I was leaving my studio one day and I saw a girl waiting for a bus at Park and 20th Street with albinism. She didn’t have pigmentation in her hair, or her skin or her eyes. The common term is albino. She was so beautiful and I realized instantly that this kid was never included in the beauty standard. When I went to do more research I only found those horrible images.
Kids up against walls in doctors offices in their underwear with those black bars across their eyes.
So you really weren’t seeing them as models?
You weren’t seeing them as people. They were images of disease, of despair. And it wasn’t just people with albinism, it was people across the board in those medical textbooks – genetic, physical, intellectual, developmental disabilities. They were all featured as specimens. They were diseases, images of sadness. I realized something needed to be done to change that.
What was your first step into this field?
At first I contacted a support group for kids with albinism and I said, “Let’s change the way the world sees beauty.” They were a little hesitant at first, but they also understood there wasn’t anything positive out there.
So you just started with albinism?
That’s how I started in 1997. The first girl I photographed was so beautiful, but she walked in with her shoulders hunched, her head down, no eye contact, one word answers.

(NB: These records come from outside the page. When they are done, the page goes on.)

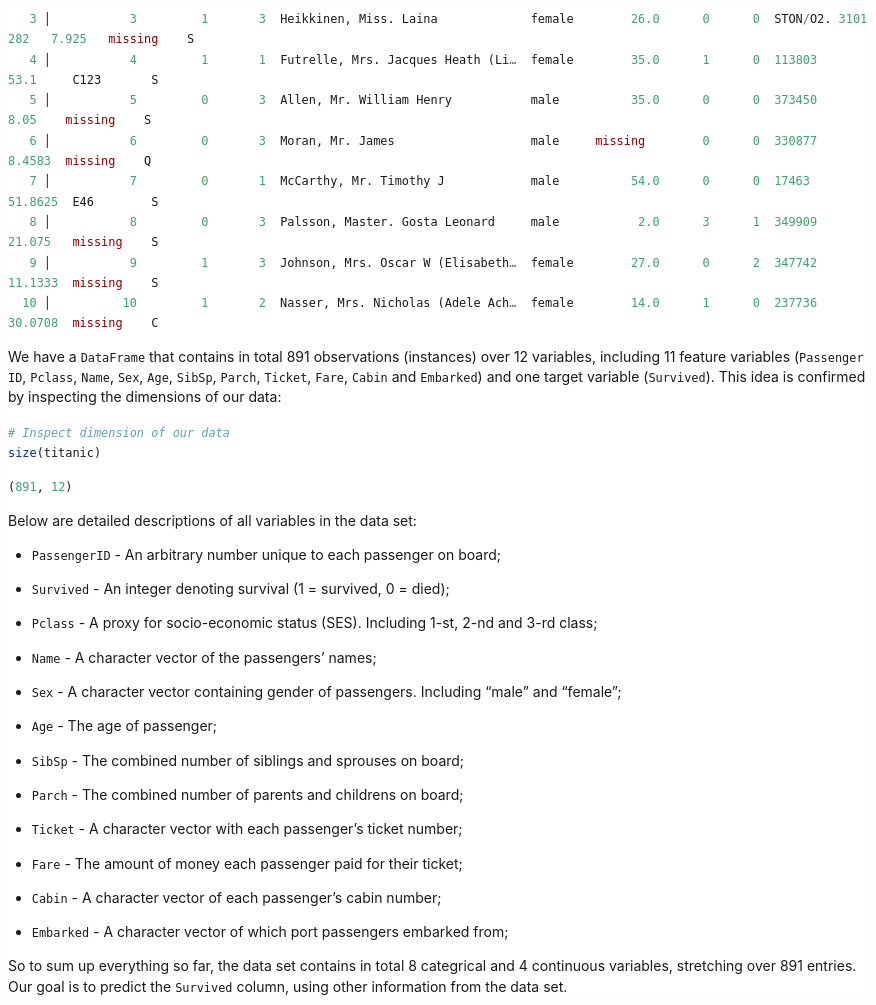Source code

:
 ```Julia
   3 │           3         1       3  Heikkinen, Miss. Laina             female        26.0      0      0  STON/O2. 3101282   7.925   missing    S
   4 │           4         1       1  Futrelle, Mrs. Jacques Heath (Li…  female        35.0      1      0  113803            53.1     C123       S
   5 │           5         0       3  Allen, Mr. William Henry           male          35.0      0      0  373450             8.05    missing    S
   6 │           6         0       3  Moran, Mr. James                   male     missing        0      0  330877             8.4583  missing    Q
   7 │           7         0       1  McCarthy, Mr. Timothy J            male          54.0      0      0  17463             51.8625  E46        S
   8 │           8         0       3  Palsson, Master. Gosta Leonard     male           2.0      3      1  349909            21.075   missing    S
   9 │           9         1       3  Johnson, Mrs. Oscar W (Elisabeth…  female        27.0      0      2  347742            11.1333  missing    S
  10 │          10         1       2  Nasser, Mrs. Nicholas (Adele Ach…  female        14.0      1      0  237736            30.0708  missing    C
```

We have a ```DataFrame``` that contains in total 891 observations (instances) over 12 variables, including 11 feature variables (```PassengerID```, ```Pclass```, ```Name```, ```Sex```, ```Age```, ```SibSp```, ```Parch```, ```Ticket```, ```Fare```, ```Cabin``` and ```Embarked```) and one target variable (```Survived```). This idea is confirmed by inspecting the dimensions of our data:

```Julia
# Inspect dimension of our data
size(titanic)
```

```Julia
(891, 12)
```

Below are detailed descriptions of all variables in the data set:

* ```PassengerID``` - An arbitrary number unique to each passenger on board;

* ```Survived``` - An integer denoting survival (1 = survived, 0 = died);

* ```Pclass``` - A proxy for socio-economic status (SES). Including 1-st, 2-nd and 3-rd class;

* ```Name``` - A character vector of the passengers’ names;

* ```Sex``` - A character vector containing gender of passengers. Including “male” and “female”;

* ```Age``` - The age of passenger;

* ```SibSp``` - The combined number of siblings and sprouses on board;

* ```Parch``` - The combined number of parents and childrens on board;

* ```Ticket``` - A character vector with each passenger’s ticket number;

* ```Fare``` - The amount of money each passenger paid for their ticket;

* ```Cabin``` - A character vector of each passenger’s cabin number;

* ```Embarked``` - A character vector of which port passengers embarked from;

So to sum up everything so far, the data set contains in total 8 categrical and 4 continuous variables, stretching over 891 entries. Our goal is to predict the ```Survived``` column, using other information from the data set.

This kid had zero self-esteem, which was in direct response to the bullying and teasing she had experienced in her high school classroom. I thought how was I going to photograph this stunning kid. She was so beautiful, but also so vulnerable. Out of respect for her I decided to photograph her like I would any supermodel, with the fan on and the music. I literally held up a mirror to her face and I said, “Take a look at yourself. You’re magnificent.” And then she saw what I saw.
Is this what led to Positive Exposure?
This is what became the driving philosophy at that moment. She needed to change the way she saw herself and the community needed to change the way that they saw her. And that became the title of our book, “Change How You See. See How You Change.” The book just came out about a week ago.
What were you doing before the book came out?
I’ve been doing (Positive Exposure) for 20 years. We have traveled the world, creating opportunities for the world to see beauty. I got a lot of attention and was featured as a cover story in Life magazine and everybody saw that and I got all kinds of awards. People said there was a universal message. It’s not just about albinism, but celebrating all differences.
What led you to move beyond just albinism?
There were so many kids that were just ostracized, segregated or thought of as special needs or different or not belonging. I said no, no, no. We are told what’s beautiful. Let me show you where beauty really exists.
What do you say when someone asks you what is beautiful?
Beauty is what you find in your heart – what you see in your own heart. What we know of beauty today is what we are told is beautiful. Once you let that go you realize beauty surrounds you and it’s amazing. It’s a vibration in the air. It’s electric.
Why is this mission of Positive Exposure so important?
We create magazine articles. We create programs and go to schools. I go to medical schools now. Everywhere I go I come in with photos to show that medical student in training or doctor in training that it is never about what you are treating, but always who you are treating. Putting front row and center – humanity.
Why has this gotten so much attention?
It’s so important. You and I will walk down the street and see someone with a difference and we only have two options. The first option is to stare and we all have learned that staring is not nice, so we look away. But I’ve heard from all of my friends that looking away is sometimes more painful than the staring. The idea behind Positive Exposure is to create photographic exhibitions, public exhibitions, so we gently steady the lens of the public at large before they try to turn away – to steady that gaze so they see beauty. So they look in that person’s eyes and don’t see a diagnosis, but a person. It’s so empowering to watch a community get it and see them celebrate that individual and not their diagnosis.